Task requirements: The required output is the whole listing below, unchanged.

Information shown:
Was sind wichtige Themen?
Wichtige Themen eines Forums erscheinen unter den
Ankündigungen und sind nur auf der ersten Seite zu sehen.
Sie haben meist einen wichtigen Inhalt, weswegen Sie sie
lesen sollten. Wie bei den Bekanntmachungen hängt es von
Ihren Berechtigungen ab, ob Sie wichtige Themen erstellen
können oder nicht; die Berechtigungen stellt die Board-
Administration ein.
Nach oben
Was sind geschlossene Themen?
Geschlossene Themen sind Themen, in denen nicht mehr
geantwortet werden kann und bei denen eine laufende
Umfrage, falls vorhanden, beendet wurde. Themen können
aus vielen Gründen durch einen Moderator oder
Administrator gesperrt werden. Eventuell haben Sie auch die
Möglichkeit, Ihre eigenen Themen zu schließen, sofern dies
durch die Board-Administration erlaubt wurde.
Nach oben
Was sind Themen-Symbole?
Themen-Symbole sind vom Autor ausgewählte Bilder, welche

Output for this task:
Was sind wichtige Themen?
Wichtige Themen eines Forums erscheinen unter den
Ankündigungen und sind nur auf der ersten Seite zu sehen.
Sie haben meist einen wichtigen Inhalt, weswegen Sie sie
lesen sollten. Wie bei den Bekanntmachungen hängt es von
Ihren Berechtigungen ab, ob Sie wichtige Themen erstellen
können oder nicht; die Berechtigungen stellt die Board-
Administration ein.
Nach oben
Was sind geschlossene Themen?
Geschlossene Themen sind Themen, in denen nicht mehr
geantwortet werden kann und bei denen eine laufende
Umfrage, falls vorhanden, beendet wurde. Themen können
aus vielen Gründen durch einen Moderator oder
Administrator gesperrt werden. Eventuell haben Sie auch die
Möglichkeit, Ihre eigenen Themen zu schließen, sofern dies
durch die Board-Administration erlaubt wurde.
Nach oben
Was sind Themen-Symbole?
Themen-Symbole sind vom Autor ausgewählte Bilder, welche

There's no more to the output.